« Le nouveau corridor de navigation en mer Noire fonctionne bien », a sobrement déclaré Marc Zribi, chef de l’unité grains et sucre chez FranceAgriMer, le 14 février, lors du point mensuel mené par l’établissement national des produits de l’agriculture et de la mer,
Pas étonnant que les céréaliers européens, polonais et bulgares en tête, manifestent avec éclat leur inquiétude face au déferlement des produits envoyés par Kiev.
Mais si, selon ce spécialiste, « les autorités ukrainiennes ont pris des mesures de discipline envers les exportateurs pour éviter la violation des règles d’exportation de produits agricoles vers certains pays de l’UE », la percée pourrait se poursuivre.
Des cours en baisse sur Euronext
Les céréales ukrainiennes sont en effet particulièrement compétitives, au point, d’ailleurs, de peser sur les cours à Paris, où le contrat à terme sur le blé meunier, dont l’échéance est la plus proche, a poursuivi sa baisse sur Euronext pour s’établir à 208,50 €/t le 12 février 2024.

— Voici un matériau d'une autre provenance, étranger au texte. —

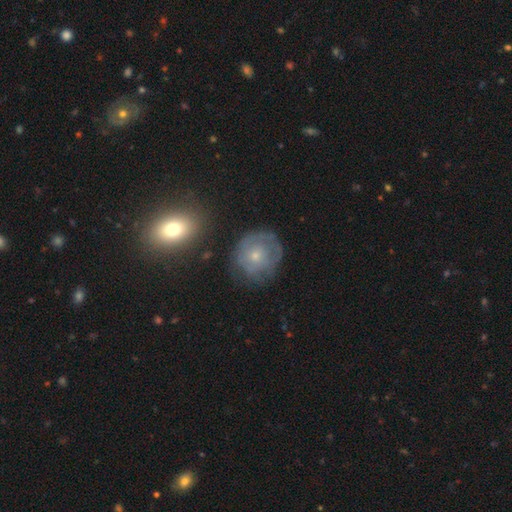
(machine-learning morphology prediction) This appears to be a smooth galaxy with no disk features (48%). Merging: none (63%).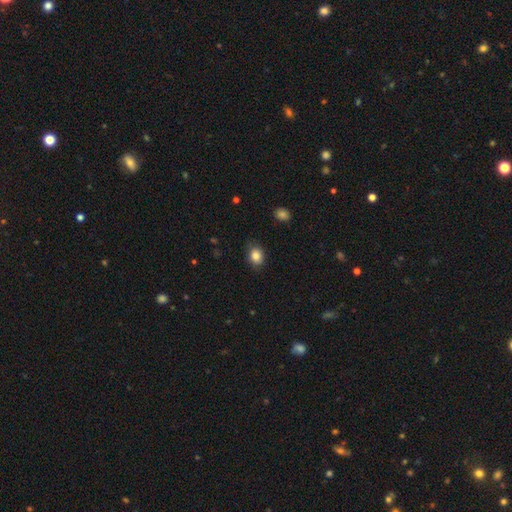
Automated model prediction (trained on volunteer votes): The model was most divided on "how rounded": in between: 56%, round: 43%, cigar-shaped: 1%. More confident: smooth or featured — smooth (85%); merging — none (80%).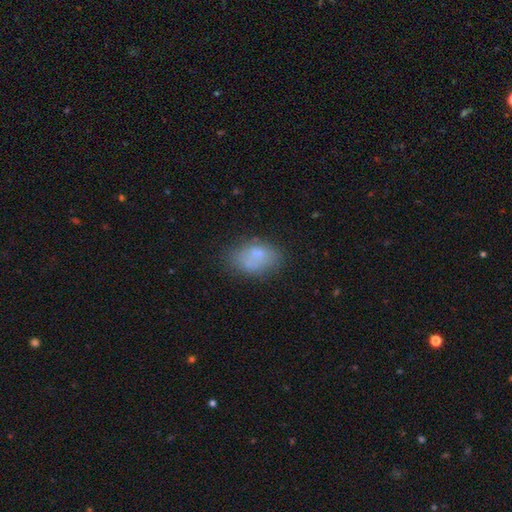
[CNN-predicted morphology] Smooth or featured? smooth (67%)
How rounded? in between (84%)
Merging? none (55%)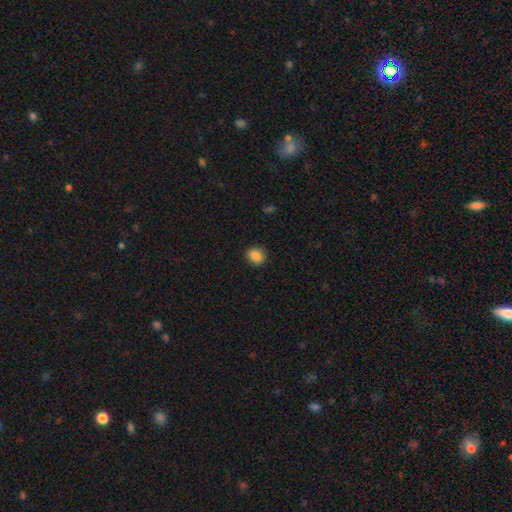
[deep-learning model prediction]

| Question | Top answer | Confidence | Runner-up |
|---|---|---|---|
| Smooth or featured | smooth | 87% | star or artifact (9%) |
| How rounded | round | 52% | in between (47%) |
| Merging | none | 90% | minor disturbance (7%) |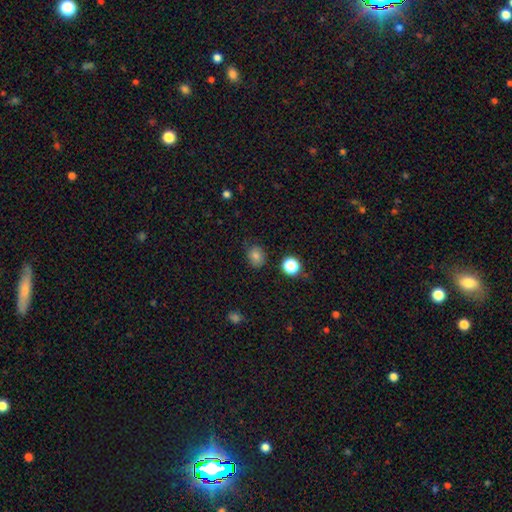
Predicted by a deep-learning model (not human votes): Smooth or featured: smooth — 78% (star or artifact — 15%)
How rounded: round — 51% (in between — 48%)
Merging: none — 75% (minor disturbance — 18%)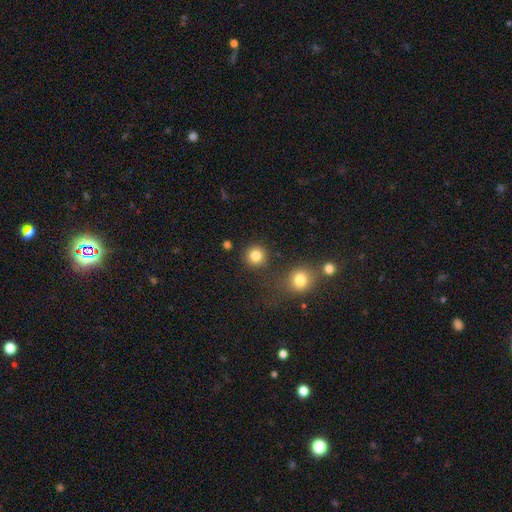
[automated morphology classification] type=smooth (82%); roundness=round (94%); merging=none (85%).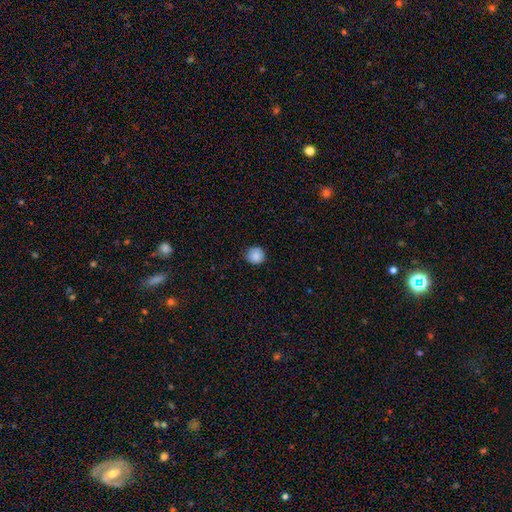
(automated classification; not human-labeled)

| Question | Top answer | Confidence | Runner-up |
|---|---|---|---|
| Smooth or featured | smooth | 86% | star or artifact (9%) |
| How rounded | round | 93% | in between (7%) |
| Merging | none | 85% | minor disturbance (12%) |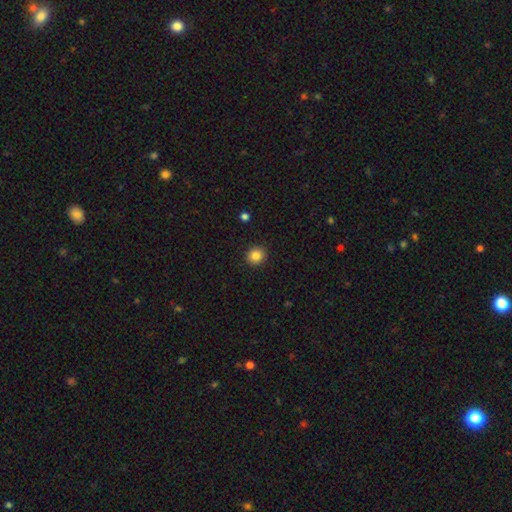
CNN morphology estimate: Smooth or featured: smooth — 85% (star or artifact — 11%)
How rounded: round — 91% (in between — 8%)
Merging: none — 92% (minor disturbance — 5%)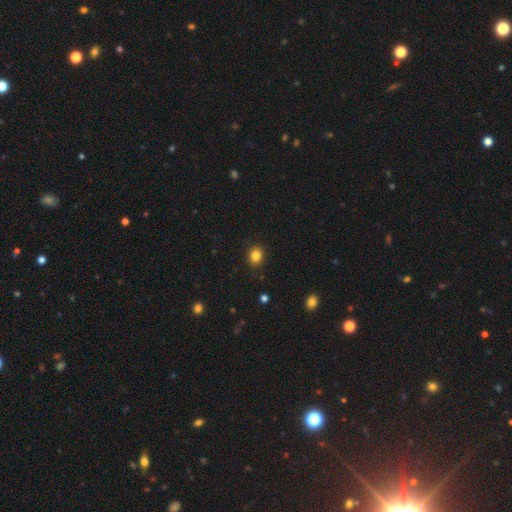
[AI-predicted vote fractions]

« Ces baisses s’expliquent par la nécessité de compétitivité face aux origines mer Noire », a ainsi indiqué Clémence Lenoir, chargée d’études économiques grandes cultures chez FranceAgriMer.
Des stocks ukrainiens disponibles
Et l’Ukraine a et aura des grains à vendre. Au 8 février, la superficie récoltée totalisait 97 % de la surface plantée, selon FranceAgriMer.
De plus, outre le stock initial disponible (à 4,58 Mt) pour la campagne 2022-2023, les rendements sont en hausse cette année. La production totale devrait être de l’ordre de 21,4 Mt. En baisse, certes, par rapport à une moyenne quinquennale et du fait de moindres surfaces cultivées, mais tout de même élevée.
Dans son dernier rapport mensuel, le département de l’agriculture américain a d’ailleurs augmenté ses prévisions d’exportation de blé de la part de l’Ukraine d’un million de tonnes, à 15 Mt en 2023-2024.
Mesures européennes d’aides commerciales à l’Ukraine
Les acteurs européens sur le marché peuvent toujours espérer, en mars, un vote en leur faveur de la part du comité du commerce international (Inta) du Parlement européen sur les mesures commerciales autonomes.
Mais il n’en reste pas moins que la Commission européenne a déjà proposé, le 31 janvier 2024, une prolongation de cette suspension des droits d’importation et des quotas sur les exportations ukrainiennes jusqu’en juin 2025. Les mesures en vigueur actuellement expirent en effet le 5 juin 2024.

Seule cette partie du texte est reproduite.